Emirates business class lie-flat

Rotation

Yet even some of Emirates’ newest 777-300ER long-haul aircraft feature an uncompetitive angled lie-flat business class product in a 2-3-2 configuration, though Emirates says online that it offers flat-bed seats on all of its A380s “and most Boeing 777 aircraft”.

Incidentally, that 777-300ER product and layout is what American Airlines is replacing with its new (if delayed) Zodiac yin-yang herringbone on its 777-200ER fleet (also on the AA 787).

I’ve flown on Emirates’ 777s in that long-haul business product. It’s narrow, angled and suffers from the midnight problem, where passengers in either window or aisle seats must recline their footrest (with the accompanying mechanical noise) and launch themselves across the lap of the passenger next to them. 

But I can confirm that the #PaxEx is worse in A330 business class, where passengers will find an even narrower 2-3-2 sleeper seat product in the smaller A330 widebody diameter. The seats, which don’t even go angled flat, more resemble an international premium economy seat than an international business product.  
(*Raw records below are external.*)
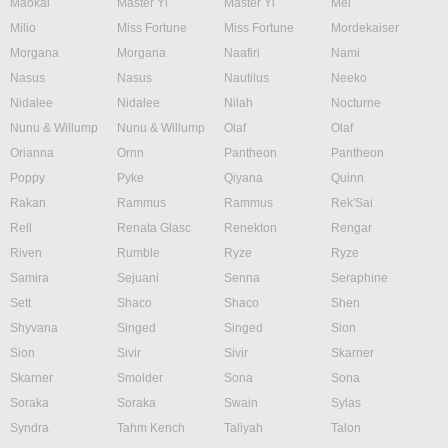
Maokai
Master Yi
Master Yi
Mel
Milio
Miss Fortune
Miss Fortune
Mordekaiser
Morgana
Morgana
Naafiri
Nami
Nasus
Nasus
Nautilus
Neeko
Nidalee
Nidalee
Nilah
Nocturne
Nunu & Willump
Nunu & Willump
Olaf
Olaf
Orianna
Ornn
Pantheon
Pantheon
Poppy
Pyke
Qiyana
Quinn
Rakan
Rammus
Rammus
Rek'Sai
Rell
Renata Glasc
Renekton
Rengar
Riven
Rumble
Ryze
Ryze
Samira
Sejuani
Senna
Seraphine
Sett
Shaco
Shaco
Shen
Shyvana
Singed
Singed
Sion
Sion
Sivir
Sivir
Skarner
Skarner
Smolder
Sona
Sona
Soraka
Soraka
Swain
Sylas
Syndra
Tahm Kench
Taliyah
Talon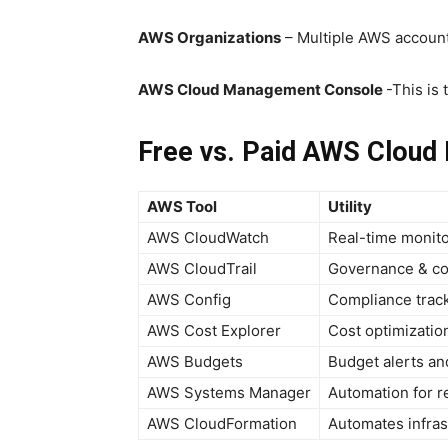
AWS Organizations
– Multiple AWS accoun
AWS Cloud Management Console
-This is
Free vs. Paid AWS Cloud
AWS Tool
Utility
AWS CloudWatch
Real-time monito
AWS CloudTrail
Governance & co
AWS Config
Compliance track
AWS Cost Explorer
Cost optimizatio
AWS Budgets
Budget alerts an
AWS Systems Manager
Automation for 
AWS CloudFormation
Automates infras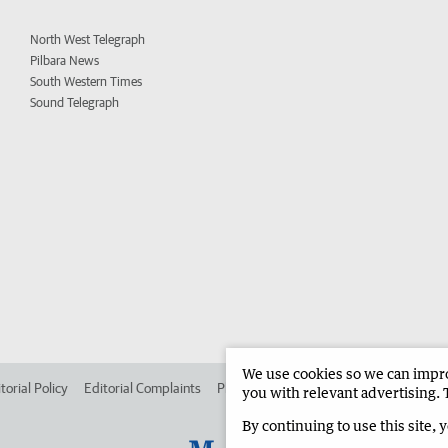
North West Telegraph
Pilbara News
South Western Times
Sound Telegraph
We use cookies so we can improv
torial Policy
Editorial Complaints
Place an ad in The West
Advertise in
you with relevant advertising. 
By continuing to use this site, 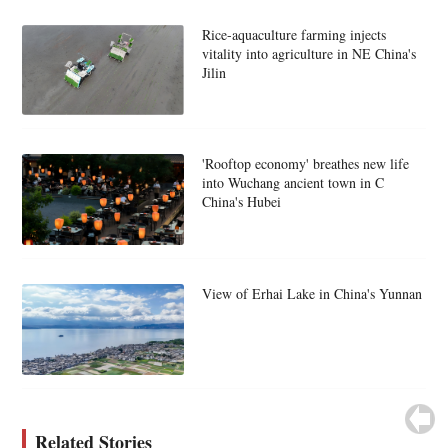
Rice-aquaculture farming injects
vitality into agriculture in NE China's
Jilin
'Rooftop economy' breathes new life
into Wuchang ancient town in C
China's Hubei
View of Erhai Lake in China's Yunnan
Related Stories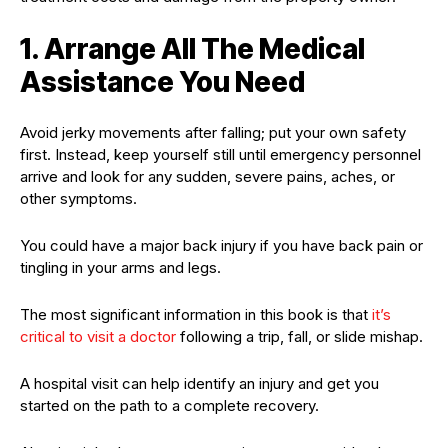
1. Arrange All The Medical
Assistance You Need
Avoid jerky movements after falling; put your own safety
first. Instead, keep yourself still until emergency personnel
arrive and look for any sudden, severe pains, aches, or
other symptoms.
You could have a major back injury if you have back pain or
tingling in your arms and legs.
The most significant information in this book is that
it’s
critical to visit a doctor
following a trip, fall, or slide mishap.
A hospital visit can help identify an injury and get you
started on the path to a complete recovery.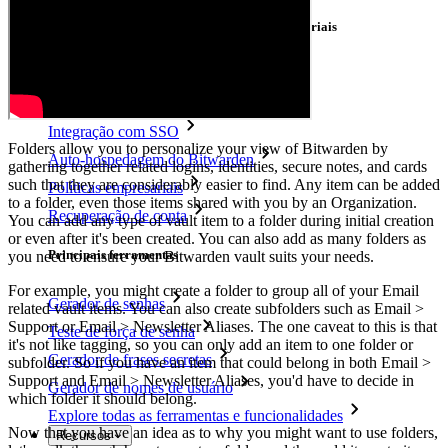
Principais funcionalidades dos planos empresariais
Inteligência de acesso
Integração com diretórios
Integração com SSO
Folders allow you to personalize your view of Bitwarden by
Auto-hospedagem do Bitwarden
gathering together related logins, identities, secure notes, and cards
such that they are considerably easier to find. Any item can be added
Políticas empresariais
to a folder, even those items shared with you by an Organization.
Recuperação de conta
You can add any type of vault item to a folder during initial creation
or even after it's been created. You can also add as many folders as
Principais ferramentas
you need to ensure your Bitwarden vault suits your needs.
For example, you might create a folder to group all of your Email
Gerador de senhas
related vault items. You can also create subfolders such as Email >
Support or Email > Newsletter Aliases. The one caveat to this is that
Teste de força de senha
it's not like tagging, so you can only add an item to one folder or
Gerador de frases secretas
subfolder. So if you have an item that could belong in both Email >
Support and Email > Newsletter Aliases, you'd have to decide in
Gerador de nomes de usuário
which folder it should belong.
Explore todas as ferramentas e funcionalidades
Now that you have an idea as to why you might want to use folders,
Recursos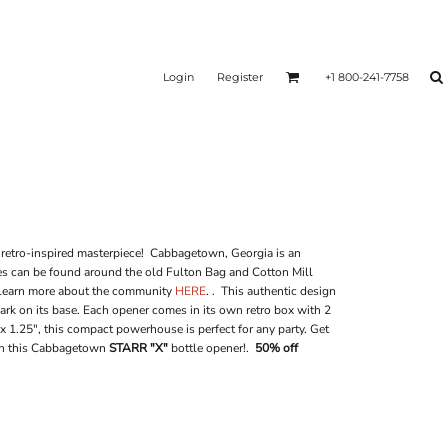
Login
Register
+1 800-241-7758
 retro-inspired masterpiece! Cabbagetown, Georgia is an
mes can be found around the old Fulton Bag and Cotton Mill
 learn more about the community
HERE
. . This authentic design
rk on its base. Each opener comes in its own retro box with 2
x 1.25", this compact powerhouse is perfect for any party. Get
th this Cabbagetown
STARR "X"
bottle opener!.
50% off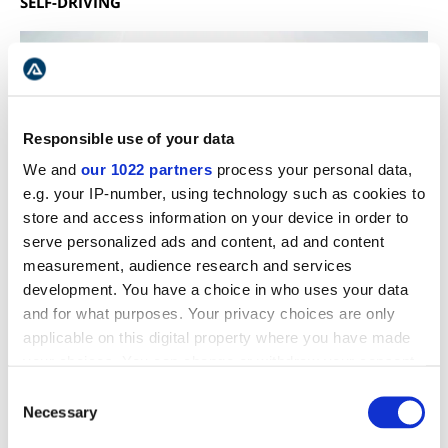
SELF-DRIVING
Responsible use of your data
We and
our 1022 partners
process your personal data,
e.g. your IP-number, using technology such as cookies to
store and access information on your device in order to
serve personalized ads and content, ad and content
measurement, audience research and services
development. You have a choice in who uses your data
and for what purposes. Your privacy choices are only
applicable on this digital property where you have made
The Highland roads open any time between mid and
your choices. You can change or withdraw your consent
late June and usually close around the beginning of
any time from the Cookie Declaration or by clicking on
September. This depends on the actual weather and
Consent
the Privacy trigger icon.
Necessary
road conditions, though. When the roads are open,
Selection
Kerlingarfjöll is accessible via road F-35, also called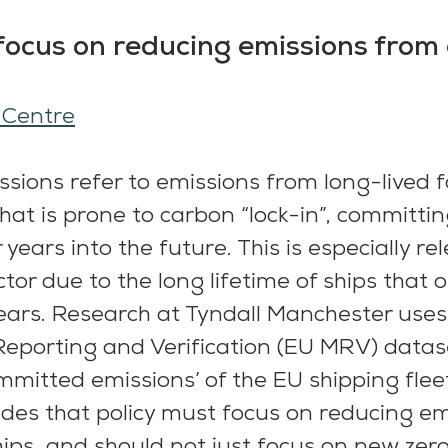
focus on reducing emissions from 
 Centre
ions refer to emissions from long-lived fos
hat is prone to carbon “lock-in”, committin
 years into the future. This is especially rel
tor due to the long lifetime of ships that 
ears. Research at Tyndall Manchester uses 
eporting and Verification (EU MRV) datase
mmitted emissions’ of the EU shipping fleet
des that policy must focus on reducing em
hips, and should not just focus on new zer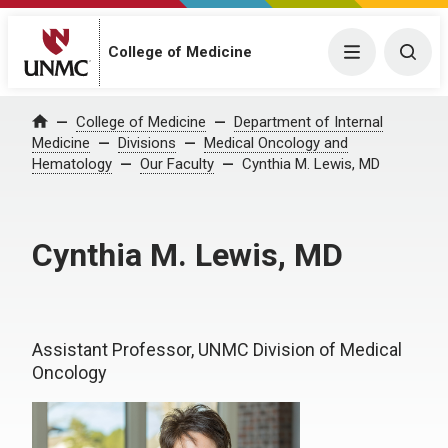
College of Medicine
Menu
Togg
College of Medicine
Department of Internal
Home
Medicine
Divisions
Medical Oncology and
Hematology
Our Faculty
Cynthia M. Lewis, MD
Cynthia M. Lewis, MD
Assistant Professor, UNMC Division of Medical
Oncology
(In fairness to Emirates, the soft product is as good as Emirates’ fully flat business class with direct aisle access on board its flagship A380, although there is of course no upper deck bar on the single-deck A330 or 777. But Emirates’ longstanding issues of integrating and standardising the training of its global crew are just as problematic for the passenger experience as the US carriers’ ever-mediocre standards of service and seniority-based crew assignments.) Tweet 3In economy, things are a little less categorical, although with a ten-abreast 3-4-3 layout on Emirates’ 777 fleet the only good things to say are about the 32” pitch and the top-notch Panasonic-based ‘ice’ inflight entertainment system with thousands of content options. American’s ten-abreast 777-300ER decision, recently followed by United if reports are to be believed, means that Emirates wins on the basis of an extra inch of pitch.

But Delta’s 767s are superior in width and 2-3-2 layout to Tim Clark’s 777s, and United’s 757s are no worse than 3-4-3 on a 777. 

There are many reasons to support the Gulf carriers’ stance on Open Skies, but Emirates will win no favours ranting about the state of the passenger experience on its competitors’ aircraft.